Psilocybin May Not Be More Efficacious Than a Common Antidepressant

The first-line treatment for major depressive disorder is a selective serotonin reuptake inhibitor, but not all patients respond to this treatment. Psilocybin, a psychedelic made by certain mushrooms, is one alternative that is receiving renewed interest. The mechanistic rationale for psilocybin in treating depression comes from its metabolite psilocin, a serotonin receptor agonist. Previous trials have suggested that psilocybin reduces symptoms of depression. In this phase 2 randomized trial, investigators examined whether psilocybin would be more efficacious than a widely used selective serotonin reuptake inhibitor for long-standing major depressive disorder.

Participants had a moderate-to-severe major depressive disorder. Participants were excluded if they or a family member had a history of psychosis, a previous suicide attempt, or previous use of escitalopram. The 30 patients in the psilocybin group received a 25-mg dose during a supervised visit to the trial site. The 29 patients in the escitalopram group received a 1-mg dose of psilocybin, a presumed ineffective concentration. At home, patients took a placebo (the psilocybin group) or escitalopram daily. The process was repeated in 3 weeks, after which the escitalopram dose was increased. All patients received psychological support from 2 mental health professionals during the psilocybin dosing. The primary outcome was the change from baseline in the Quick Inventory of Depressive Symptomatology–Self-Report with 16 items at 6 weeks.

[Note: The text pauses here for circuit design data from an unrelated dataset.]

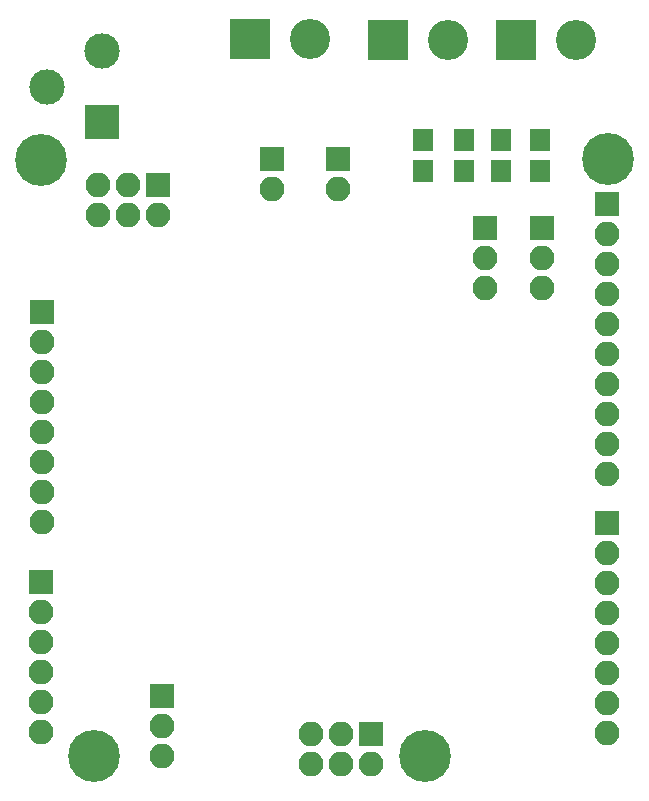
<source format=gts>
G04 #@! TF.FileFunction,Soldermask,Top*
%FSLAX46Y46*%
G04 Gerber Fmt 4.6, Leading zero omitted, Abs format (unit mm)*
G04 Created by KiCad (PCBNEW 4.0.7) date 01/29/18 05:57:29*
%MOMM*%
%LPD*%
G01*
G04 APERTURE LIST*
%ADD10C,0.100000*%
%ADD11R,2.100000X2.100000*%
%ADD12O,2.100000X2.100000*%
%ADD13R,3.000000X3.000000*%
%ADD14C,3.000000*%
%ADD15R,3.400000X3.400000*%
%ADD16C,3.400000*%
%ADD17C,4.400000*%
%ADD18R,1.700000X1.900000*%
G04 APERTURE END LIST*
D10*
D11*
X142524480Y-124871480D03*
D12*
X142524480Y-127411480D03*
X139984480Y-124871480D03*
X139984480Y-127411480D03*
X137444480Y-124871480D03*
X137444480Y-127411480D03*
D13*
X119788940Y-73086480D03*
D14*
X119788940Y-67086480D03*
X115088940Y-70086480D03*
D11*
X124477780Y-78381860D03*
D12*
X124477780Y-80921860D03*
X121937780Y-78381860D03*
X121937780Y-80921860D03*
X119397780Y-78381860D03*
X119397780Y-80921860D03*
D11*
X114635280Y-112049560D03*
D12*
X114635280Y-114589560D03*
X114635280Y-117129560D03*
X114635280Y-119669560D03*
X114635280Y-122209560D03*
X114635280Y-124749560D03*
D15*
X132298440Y-66083180D03*
D16*
X137378440Y-66083180D03*
D15*
X143972280Y-66131440D03*
D16*
X149052280Y-66131440D03*
D11*
X162532060Y-80050640D03*
D12*
X162532060Y-82590640D03*
X162532060Y-85130640D03*
X162532060Y-87670640D03*
X162532060Y-90210640D03*
X162532060Y-92750640D03*
X162532060Y-95290640D03*
X162532060Y-97830640D03*
X162532060Y-100370640D03*
X162532060Y-102910640D03*
D11*
X162554920Y-107010200D03*
D12*
X162554920Y-109550200D03*
X162554920Y-112090200D03*
X162554920Y-114630200D03*
X162554920Y-117170200D03*
X162554920Y-119710200D03*
X162554920Y-122250200D03*
X162554920Y-124790200D03*
D15*
X154848560Y-66136520D03*
D16*
X159928560Y-66136520D03*
D11*
X156989780Y-82064860D03*
D12*
X156989780Y-84604860D03*
X156989780Y-87144860D03*
D11*
X152163780Y-82064860D03*
D12*
X152163780Y-84604860D03*
X152163780Y-87144860D03*
D17*
X114632740Y-76271120D03*
X119085360Y-126746000D03*
X147093940Y-126756160D03*
D18*
X150385780Y-74571860D03*
X150385780Y-77271860D03*
X146956780Y-74571860D03*
X146956780Y-77271860D03*
X156862780Y-74571860D03*
X156862780Y-77271860D03*
X153560780Y-74571860D03*
X153560780Y-77271860D03*
D11*
X124858780Y-121688860D03*
D12*
X124858780Y-124228860D03*
X124858780Y-126768860D03*
D11*
X114640360Y-89207340D03*
D12*
X114640360Y-91747340D03*
X114640360Y-94287340D03*
X114640360Y-96827340D03*
X114640360Y-99367340D03*
X114640360Y-101907340D03*
X114640360Y-104447340D03*
X114640360Y-106987340D03*
D17*
X162590480Y-76250800D03*
D11*
X134112000Y-76200000D03*
D12*
X134112000Y-78740000D03*
D11*
X139700000Y-76200000D03*
D12*
X139700000Y-78740000D03*
M02*

</source>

Both groups had an improvement in scores from baseline, but the difference between groups was not statistically significant. Although secondary outcomes for other measures of depression, anxiety, and well-being were improved more with psilocybin than escitalopram, the investigators did not believe that any conclusion could be drawn.

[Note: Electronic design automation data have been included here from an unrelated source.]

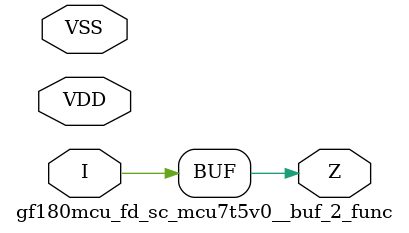
<source format=v>

module gf180mcu_fd_sc_mcu7t5v0__buf_2_func( I, Z, VDD, VSS );
input I;
inout VDD, VSS;
output Z;

	buf MGM_BG_0( Z, I );

endmodule

</source>
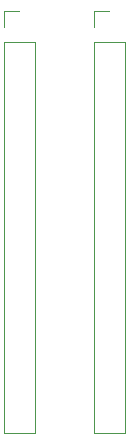
<source format=gbr>
%TF.GenerationSoftware,KiCad,Pcbnew,8.0.5*%
%TF.CreationDate,2024-11-21T14:34:23+00:00*%
%TF.ProjectId,EuroRackControl-MCU,4575726f-5261-4636-9b43-6f6e74726f6c,rev?*%
%TF.SameCoordinates,Original*%
%TF.FileFunction,Legend,Top*%
%TF.FilePolarity,Positive*%
%FSLAX46Y46*%
G04 Gerber Fmt 4.6, Leading zero omitted, Abs format (unit mm)*
G04 Created by KiCad (PCBNEW 8.0.5) date 2024-11-21 14:34:23*
%MOMM*%
%LPD*%
G01*
G04 APERTURE LIST*
%ADD10C,0.120000*%
G04 APERTURE END LIST*
D10*
%TO.C,J3*%
X21180000Y-58670000D02*
X22510000Y-58670000D01*
X21180000Y-60000000D02*
X21180000Y-58670000D01*
X21180000Y-61270000D02*
X21180000Y-94350000D01*
X21180000Y-61270000D02*
X23840000Y-61270000D01*
X21180000Y-94350000D02*
X23840000Y-94350000D01*
X23840000Y-61270000D02*
X23840000Y-94350000D01*
%TO.C,J2*%
X28800000Y-58670000D02*
X30130000Y-58670000D01*
X28800000Y-60000000D02*
X28800000Y-58670000D01*
X28800000Y-61270000D02*
X28800000Y-94350000D01*
X28800000Y-61270000D02*
X31460000Y-61270000D01*
X28800000Y-94350000D02*
X31460000Y-94350000D01*
X31460000Y-61270000D02*
X31460000Y-94350000D01*
%TD*%
M02*

</source>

Although patients were randomized, the groups differed in several respects before the start of the trial, which may have influenced the results. Escitalopram does not reduce symptoms rapidly, so a head-to-head comparison in a longer trial may favor escitalopram over psilocybin.

The investigators experienced some difficulties conducting a trial with a psychedelic that potentially induces different psychological effects in different people. They noted that the “content and subjective quality of the psychedelic experience is influenced by a person’s memories, perceptions, and degree to which the environment is supportive at the time of administration of the agent.” In this trial, patients with certain coexisting psychiatric conditions were excluded because of the risk of reactions that were too severe for the level of psychological support offered during psilocybin administration. This may have favored patients who could take psilocybin without serious adverse events.

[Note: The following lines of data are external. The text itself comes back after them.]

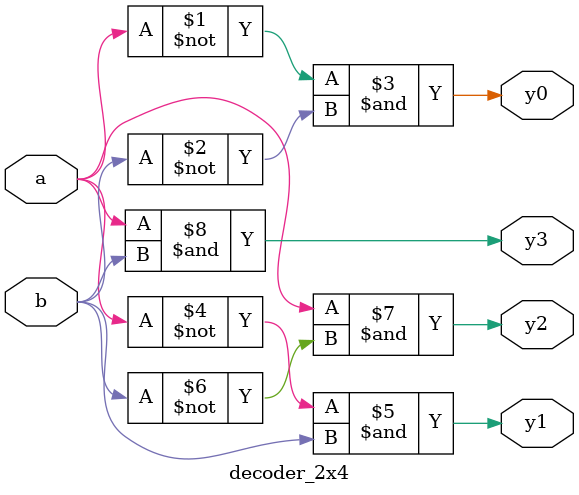
<source format=v>
module decoder_2x4 (a,b,y0,y1,y2,y3);
  
  input a,b;
  
  output y0, y1, y2, y3;
  
  assign y0 = ~a&~b;
  
  assign y1 = ~a&b;

  assign y2 = a&~b;
  
  assign y3 = a&b;

endmodule

</source>
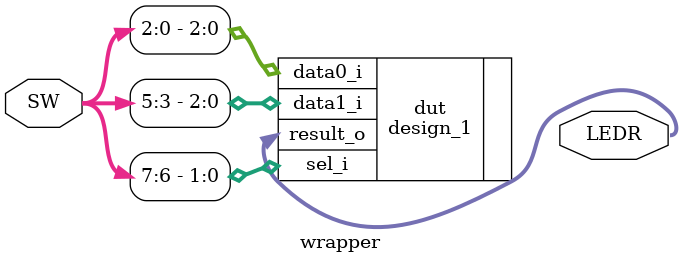
<source format=sv>
module wrapper (
  // inputs
  input  logic [7:0] SW,
  // outputs
  output logic [2:0] LEDR
);

  design_1 dut (
    .data0_i (  SW[2:0]),
    .data1_i (  SW[5:3]),
    .sel_i   (  SW[7:6]),
    .result_o(LEDR[2:0])
  );

endmodule : wrapper

</source>
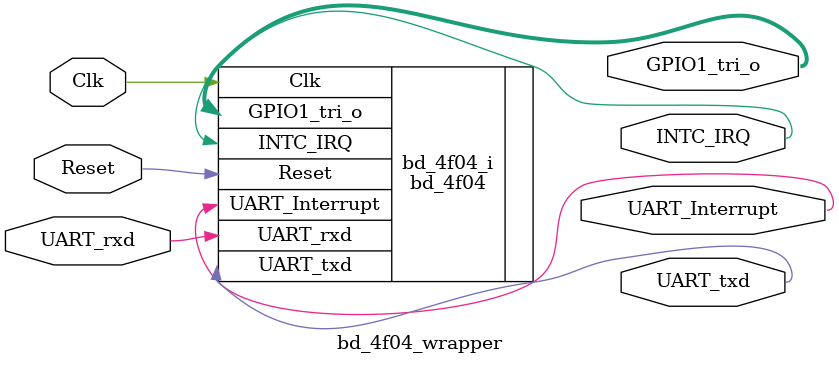
<source format=v>
`timescale 1 ps / 1 ps

module bd_4f04_wrapper
   (Clk,
    GPIO1_tri_o,
    INTC_IRQ,
    Reset,
    UART_Interrupt,
    UART_rxd,
    UART_txd);
  input Clk;
  output [7:0]GPIO1_tri_o;
  output INTC_IRQ;
  input Reset;
  output UART_Interrupt;
  input UART_rxd;
  output UART_txd;

  wire Clk;
  wire [7:0]GPIO1_tri_o;
  wire INTC_IRQ;
  wire Reset;
  wire UART_Interrupt;
  wire UART_rxd;
  wire UART_txd;

  bd_4f04 bd_4f04_i
       (.Clk(Clk),
        .GPIO1_tri_o(GPIO1_tri_o),
        .INTC_IRQ(INTC_IRQ),
        .Reset(Reset),
        .UART_Interrupt(UART_Interrupt),
        .UART_rxd(UART_rxd),
        .UART_txd(UART_txd));
endmodule

</source>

Furthermore, many of the recruited patients said that they hoped to be in the psilocybin group. This desire raises the concern of biasing as some patients admitted to guessing their group assignment and changing their daily oral placebo or escitalopram doses. In fact, while 5 patients in the escitalopram group stopped or reduced their medication, none in the psilocybin group refused the second dose.

The investigators suggested that longer head-to-head trials with greater numbers of participants are necessary to determine whether psilocybin is comparable to current treatments.

Source

Carhart-Harris R, Giribaldi B, Watts R, et al. Trial of psilocybin versus escitalopram for depression. N Engl J Med. 2021;384:1402-1411.